I took part in the national prayer event for women, Cry Out 2016 simulcast. Thirty of us assembled at my church for the three-hour event and we prayed for the nation, the church, our families and for ourselves as individuals. In small pods of three we shared needs, desires and goals. One segment had us ordaining one another to what we perceived to be our mission. I admit to being a little uncomfortable ordaining someone when I knew so little about them, or their calling. However, my mind was put to rest by the Psalmist, “My frame was not hidden from you when I was made in the secret place. When I was woven together in the depths of the earth, your eyes saw my unformed body. All the days ordained for me were written in your book before one of them came to be” (Psalm 139:15-16 NIV.)

1 comment:

Steve Corey said...

Gail;

-----The Lord directed us to pray”…They kingdom come Thy will be done…” in a world of strangers. If we could look within ourselves as deeply as His Spirit searches, we would even change our opinions of our own selves. For each person is made up of more mental parts than we can comprehend more minute than we can detect. Therefore, we are left to live a life of estimates.
-----It then becomes a little less important what someone actually is, and a little more important how we estimate what that person is. One thing which lodged solidly in my thinking from my high school science classes was the fact that any act to measure something changed that something.

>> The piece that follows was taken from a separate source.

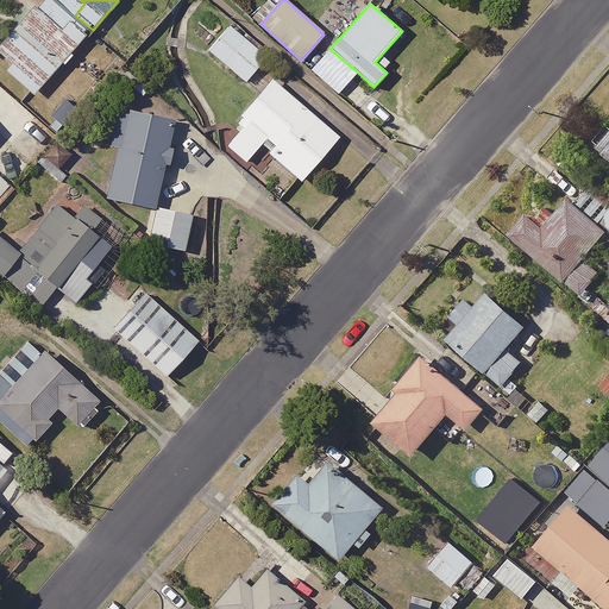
[(80,45),(35,6),(0,45),(0,52),(12,63),(5,70),(35,96),(80,45)]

Maybe the change would be so slight as to be unimportant, but the change would be certain. For example, a thermometer has its own temperature. When it is stuck into a glass of water, its own heat, or lack thereof, disperses into the water and changes the temperature of what it is measuring. People react to the measurements taken of them, also.
-----If all things of us or anything else in this life had to perfectly interlock for relationship to occur, then everything would be chaos. Even measuring one another to find the interlock would ruin the interlock if every minute detail were significant. Nothing would conjoin with anything else to form any structure in our lives. We can not begin to fathom God’s grace and mercy involved in holding together all the errant randomness of which we’re made, blessing our thoughts and emotions towards Him and others in spite of all our errant biases. God takes up many, many times more slack in our righteousness than we actually have going right.

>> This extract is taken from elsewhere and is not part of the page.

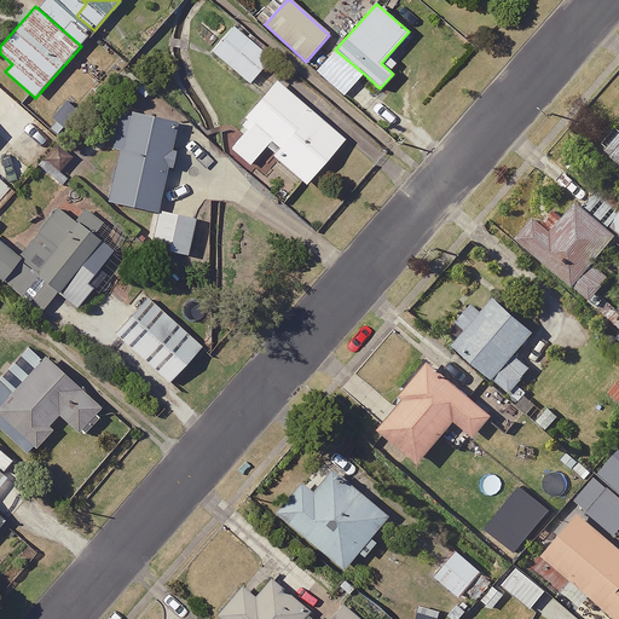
[(273,58),(233,25),(212,51),(252,84),(273,58)]
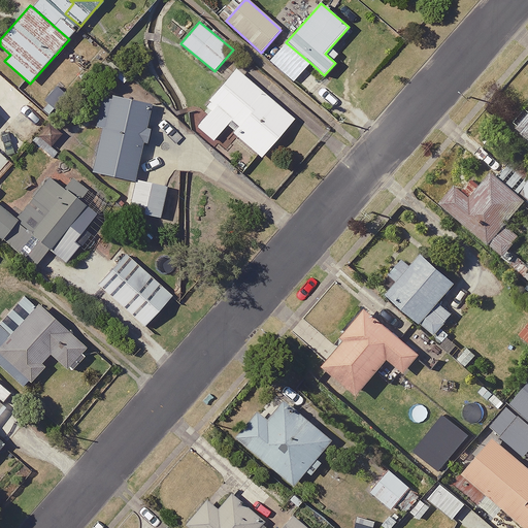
[(310,63),(286,42),(270,61),(294,81),(310,63)]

-----So, considering the most literal definition of His kingdom presented, “…righteousness and peace and joy in the Holy Spirit…” (Rom 14:17) do we measure one another to find righteousness more than peace? Do we measure mostly to find joy? Since the thermometer we’re going to poke into each other’s hearts will slightly effect each other, should it not be full of the latent heat of peace?
-----By what you described of Cry Out 2016, your thermometer was full of peace. God bless you for that. And God bless all of you women who assembled to pray for our country. We are entering a time which shortly will lead to trials, turbulence, and tribulation which this world has not seen before. No nation or people will be spared from the melting pot God has fired up and waiting for all nations. But the years we have remaining for Christians to gird up their weak knees and begin calling non-believers to open their eyes can be more excruciating, or somewhat less. For several years now I’ve been praying for less. In a way, Cry Out 2016 is even a bit of an answer to my prayers.

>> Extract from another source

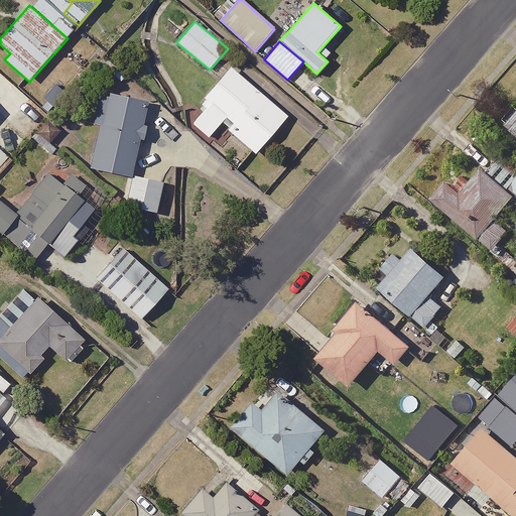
[(288,116),(231,67),(200,103),(206,109),(191,124),(209,139),(223,123),(257,152),(288,116)]
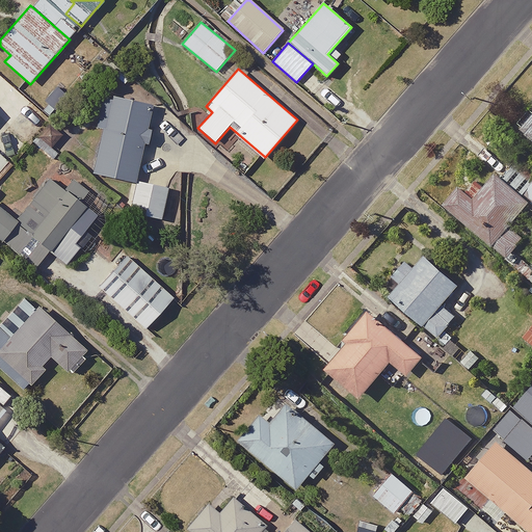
[(67,97),(56,87),(45,102),(55,110),(67,97)]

-----Regardless of all our intellectual and emotional differences, let us all join hearts and minds in the one aspect of being His kingdom that we have the most ability and opportunity to do -Peace. Let us no longer regard one another from a human point of view (II Cor 5:16,) but let us understand that as new creations, errors mean less than does reconciliation to God and being that way hidden in Him. Then, from trust in Him we can trust also who’s hidden in Him, even though our particular brands of righteousness differ sometimes markedly. Let us all bear in mind that we are men; men are false; God is true (Rom 3:4,) and so keep our thermometers latent with peace.